L’optimisation de la distribution des concentrés représente un levier économique important en élevage laitier. Ajuster l’apport à chaque vache selon sa capacité à valoriser la ration de base a germé à l’Institut de l’élevage (Idele), qui a lancé le projet Harpagon en 2022. Les recherches menées à la ferme expérimentale des Trinottières (Maine-et-Loire) entre 2022 et 2023, et présentées le 1er avril dernier, montrent que cette approche reste difficilement faisable en ferme et ne permet pas d’économiser de concentrés en moyenne sur le troupeau.
Il existe pourtant bien des profils de vaches qui savent maintenir leur production en compensant la baisse de concentrés par davantage d’ingestion à l’auge. Un premier essai l’a démontré aux Trinottières en 2022.

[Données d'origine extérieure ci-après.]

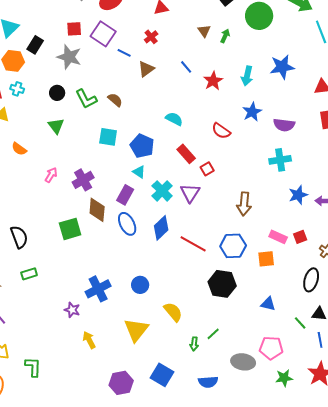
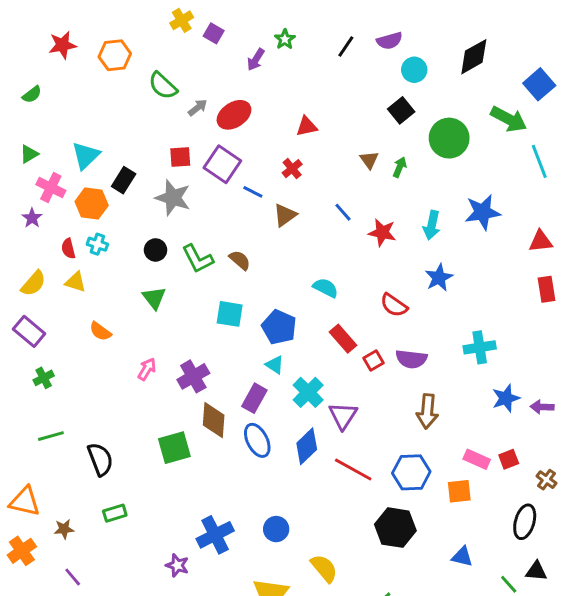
red star: (213, 81) -> (382, 233), turned -30
purple semicircle: (284, 125) -> (411, 359), moved
purple triangle: (190, 193) -> (343, 416), moved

Le protocole consistait à donner 4 kg de concentrés par jour à un lot de 30 vaches pendant trois semaines, puis à réduire brutalement à 1 kg par jour pendant la même durée. Ce cycle a été répété trois fois. Les vaches avaient le même stade de lactation à 30 jours près. Tous les profils de réponse ont été observés.

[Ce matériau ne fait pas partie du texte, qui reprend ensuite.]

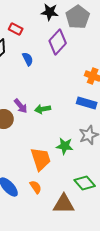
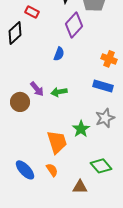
blue semicircle: (28, 59) -> (59, 54), moved, turned 48
green star: (65, 146) -> (81, 129), turned 30
brown triangle: (64, 204) -> (80, 187), size x0.7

« Certaines sont capables de compenser la baisse de concentrés en intégrant plus de matière sèche à l’auge, rapporte Laure Brun Lafleur, statisticienne à l’Idele. D’autres ne mangent pas davantage plus mais ne perdent pas de lait. Plusieurs vaches ne compensent pas à l’auge et perdent en production. » Fait intriguant, les vaches changent de comportement d’une répétition à une autre, rendant complexe l’idée d’identifier un profil stable sur le long terme (lire l'encadré). L’ingestion des vaches était suivie grâce à des auges peseuses.
Croissance non pénalisée
Un deuxième essai mené en 2023 met en évidence le comportement distinct des primipares. Sur un lot expérimental de 23 vaches complémentées individuellement selon leur profil de réponse, un sous-groupe de 10 animaux — capables de compenser à l’auge le déficit de concentrés tout en maintenant une production laitière proche de la normale — était majoritairement composé de primipares. « Ces vaches pourraient permettre de réaliser quelques économies de concentrés », estime Valentine Landais, chargée de mission à l’Idele.

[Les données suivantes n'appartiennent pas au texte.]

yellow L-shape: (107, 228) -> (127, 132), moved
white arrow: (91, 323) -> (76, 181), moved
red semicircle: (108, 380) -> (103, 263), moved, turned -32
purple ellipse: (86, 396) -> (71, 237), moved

Un ajustement sans risque pour la croissance ou la reproduction, selon Amélie Fischer, ingénieure à l’Idele, puisque « ces vaches-là consommaient autant que les autres en compensant à l’auge avec une ration de base équilibrée en protéines et en énergie pour subvenir aux besoins ».
À l’échelle du troupeau, optimiser les concentrés individuellement ne comporte pas d’avantage. Le lot expérimental, comparé à deux lots témoins — l’un en ration semi-complète basé sur la production laitière et l’autre en ration complète — , n’a pas produit plus de lait, et avait les mêmes performances zootechniques. Pas de réels avantages donc, un protocole d’identification des profils performants trop chronophage et infaisable matériellement en ferme.